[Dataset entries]

—————

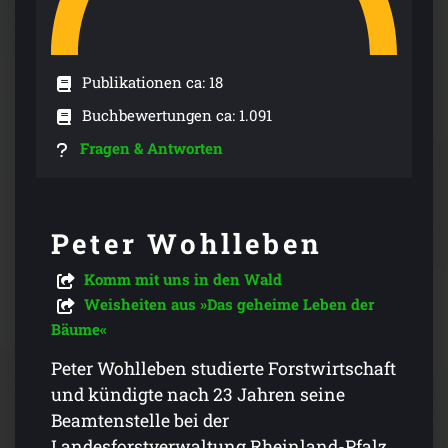
Publikationen ca: 18
Buchbewertungen ca: 1.091
Fragen & Antworten
Peter Wohlleben
Komm mit uns in den Wald
Weisheiten aus »Das geheime Leben der
Bäume«
Peter Wohlleben studierte Forstwirtschaft
und kündigte nach 23 Jahren seine
Beamtenstelle bei der
Landesforstverwaltung Rheinland-Pfalz,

—————

= Aim of the exercise =
Would you repeat the entries exactly, but with no pictures?

= Response for this exercise =
Publikationen ca: 18
Buchbewertungen ca: 1.091
Fragen & Antworten
Peter Wohlleben
Komm mit uns in den Wald
Weisheiten aus »Das geheime Leben der
Bäume«
Peter Wohlleben studierte Forstwirtschaft
und kündigte nach 23 Jahren seine
Beamtenstelle bei der
Landesforstverwaltung Rheinland-Pfalz,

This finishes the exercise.